### Directive:
Begin with the line containing "Нормативно правовые акты" and reproduce it and all later lines exactly, through the last line of the records. Add nothing else.

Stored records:

_ _ _ _

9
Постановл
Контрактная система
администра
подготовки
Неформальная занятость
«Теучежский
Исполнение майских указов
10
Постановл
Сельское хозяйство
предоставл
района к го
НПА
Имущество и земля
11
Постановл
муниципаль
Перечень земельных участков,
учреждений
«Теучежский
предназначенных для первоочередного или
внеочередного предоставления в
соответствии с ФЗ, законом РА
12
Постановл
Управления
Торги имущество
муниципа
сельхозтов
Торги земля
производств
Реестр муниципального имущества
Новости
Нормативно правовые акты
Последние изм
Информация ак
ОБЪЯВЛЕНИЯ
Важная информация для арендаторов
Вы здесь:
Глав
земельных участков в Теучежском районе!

_ _ _ _

### Expected answer:
Нормативно правовые акты
Последние изм
Информация ак
ОБЪЯВЛЕНИЯ
Важная информация для арендаторов
Вы здесь:
Глав
земельных участков в Теучежском районе!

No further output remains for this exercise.